About

Poets Read Poetry began simply: I wanted to read more poetry and I wanted to feel less isolated while living in the country during winter. I knew Jo, and Frank and Andrew. I liked how their minds worked. I knew they were all poets, too. On a whim I phoned them and asked if they’d like to meet at my house and discuss an idea I had for a poets group. Each said “yes” almost before I’d finished the question. After the initial meeting we knew we had something good.

Our premise is simple: the four of us meet once a month for two hours. We have a topic for each meeting and each of us brings one poem with copies for all. The poem is read aloud and we discuss it for 15 minutes. We operate on a very intuitive, imaginative, free associative level. We’re neither analytic nor academic. Each month we leave time at to come up with the next theme. We also spend some time discussing where we each are in our writing lives.

Soon after the group began I decided to create a blog based on the group. I called it “Poets Read Poetry” and use the group’s poetry selections as a basis for my entries.

Poets Read Poetry Bios

Poets Read Poetry from left to right: Andrew Acciaro, Jo Pitkin, Frank Ortega and Pamela Manché Pearce. Photo: Howard Goodman.
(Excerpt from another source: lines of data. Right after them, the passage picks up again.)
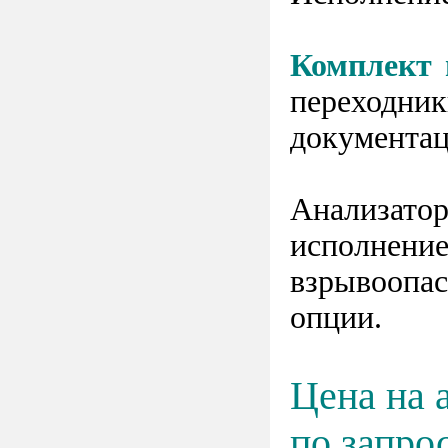
Комплект 
переходни
документац
Анализато
исполнени
взрывоопас
опции.
Цена на 
по запро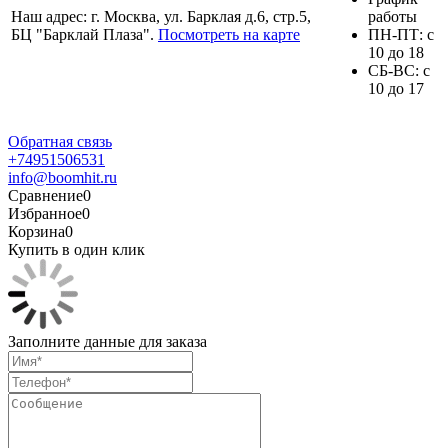
Наш адрес: г. Москва, ул. Барклая д.6, стр.5,
работы
БЦ "Барклай Плаза".
Посмотреть на карте
ПH-ПТ: с
10 до 18
СБ-ВС: с
10 до 17
Обратная связь
+74951506531
info@boomhit.ru
Сравнение
0
Избранное
0
Корзина
0
Купить в один клик
Заполните данные для заказа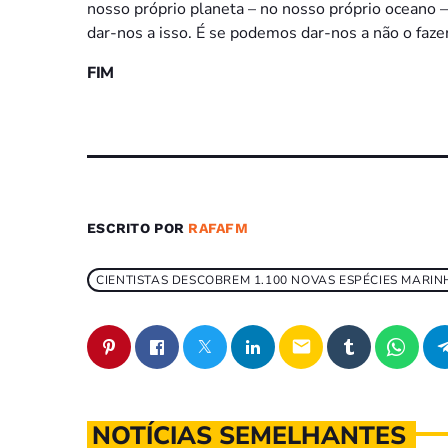
nosso próprio planeta – no nosso próprio oceano 
dar-nos a isso. É se podemos dar-nos a não o faze
FIM
ESCRITO POR
RAFAFM
CIENTISTAS DESCOBREM 1.100 NOVAS ESPÉCIES MARI
email
NOTÍCIAS SEMELHANTES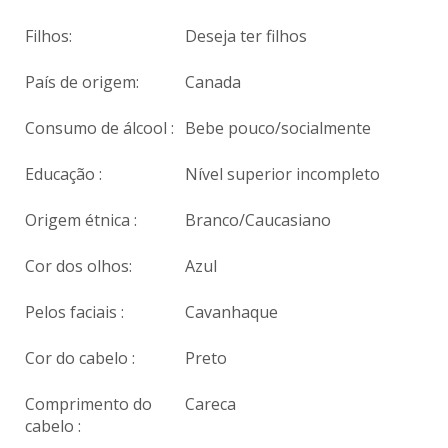
Filhos:
Deseja ter filhos
País de origem:
Canada
Consumo de álcool :
Bebe pouco/socialmente
Educação :
Nível superior incompleto
Origem étnica :
Branco/Caucasiano
Cor dos olhos:
Azul
Pelos faciais :
Cavanhaque
Cor do cabelo :
Preto
Comprimento do
Careca
cabelo :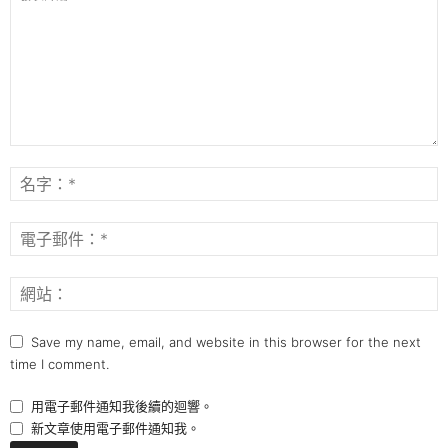
Save my name, email, and website in this browser for the next
time I comment.
用電子郵件通知我後續的迴響。
新文章使用電子郵件通知我。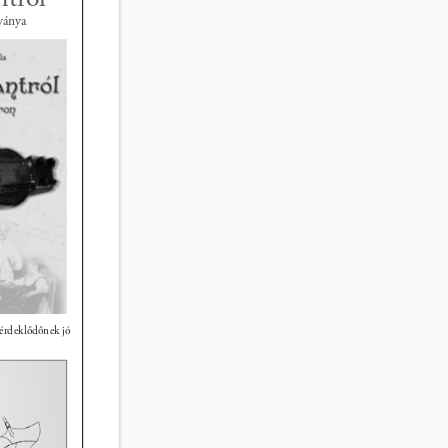
ánya 
 érdeklődőnek jó 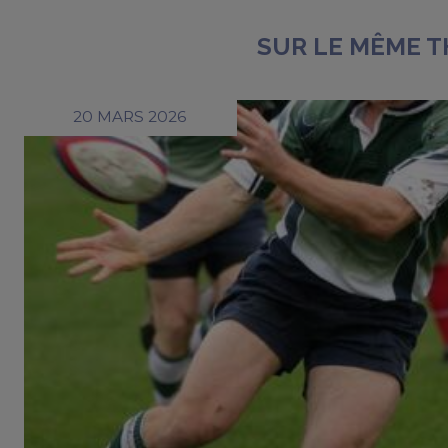
SUR LE MÊME 
20 MARS 2026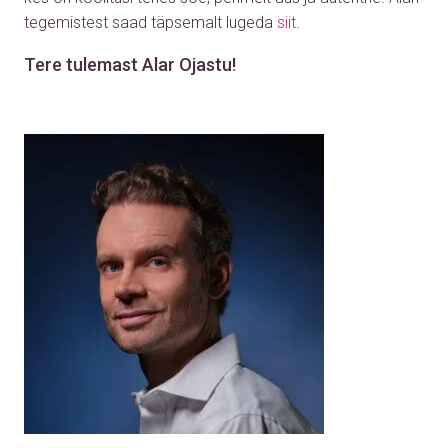
tegemistest saad täpsemalt lugeda
siit
.
Tere tulemast Alar Ojastu!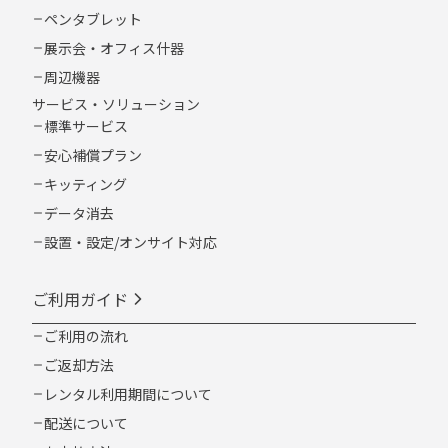
ペンタブレット
展示会・オフィス什器
周辺機器
サービス・ソリューション
標準サービス
安心補償プラン
キッティング
データ消去
設置・設定/オンサイト対応
ご利用ガイド
ご利用の流れ
ご返却方法
レンタル利用期間について
配送について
Andrew Accario works as a bookseller. He writes poetry and reads and performs his work, hosting literary events at venues along the Hudson. Presently Andrew acts as both poet and MC for the performance troupe *The Panic Buttons.*

Frank Ortega has had work published by The Madison Review, Colorado Review, Ferro-Botanica, Seneca Review, Z Miscellaneous, Downtown, Amicus Journal, Paragraph, and most recently in the latest issue of Oberon as well as Lost Horse Press in Go to the Ruined Place, an anthology of human rights poetry. He has been awarded writing residencies at the MacDowell Colony, Edward F. Albee Foundation, Karolyi Foundation (France), Dorland Mountain and Millay Colony for the Arts, and a Poetry Fellowship from The New York Foundation for the Arts. He has read in New York City at the Poetry Society of America, Knitting Factory, New York Public Library, Brecht Forum, CB’s 313 and Barrow Street Poets. His most recent performance reading s were “Fifty States,” at Cornelia Street Café (NYC) and “Louisiana Voices” at Time and Space Limited (Hudson, NY) and he was recently awarded a performance grant from Poets & Writers, Inc. In March he was invited to London as Commendation Winner in the annual contest sponsored by The Poetry Society of the United Kingdom.

For Pamela Manché Pearce, William James best describes her adolescent experience: “Most of us can remember the strangely moving power of passages in certain poems read when we were young, irrational doorways as they were through which the mystery of fact, the wildness and the pang of life stole our hearts and thrilled them,” and she has never lost, also in the words of James, her “mystical susceptibility.” Over the decades she has published in many genres: poetry; essay; short story; memoir; review; interview and journalism, both in the United States and internationally. Pamela Manché Pearce, former Director of Events and Publicity for PEN American Center, the international organization of literary writers, reflects proudly on her 15 years with the organization and her production of more than 200 literary events.

Jo Pitkin holds an M.F.A. from the Writers’ Workshop at the University of Iowa. She is the author of The Measure (Finishing Line Press), and her poems have been published in Ironwood, Quarterly West, Nimrod International Journal, Vanguard Voices of the Hudson Valley—Poetry 2007, Riverine: An Anthology of Hudson Valley Writers, Stone Canoe, Poets for Living Waters, Universe at Your Door: The Slabsides Poets,  and other magazines and anthologies. She has won numerous awards and honors, including the Eighth Annual George A. Watrous Poetry Prize from Kirkland College, the First Annual Hudson Valley Poetry Contest, Lyra’s Fourth Annual Poetry Prize, and Third Prize in both the Connecticut River Review and Vanguard Voices of the Hudson Valley competitions.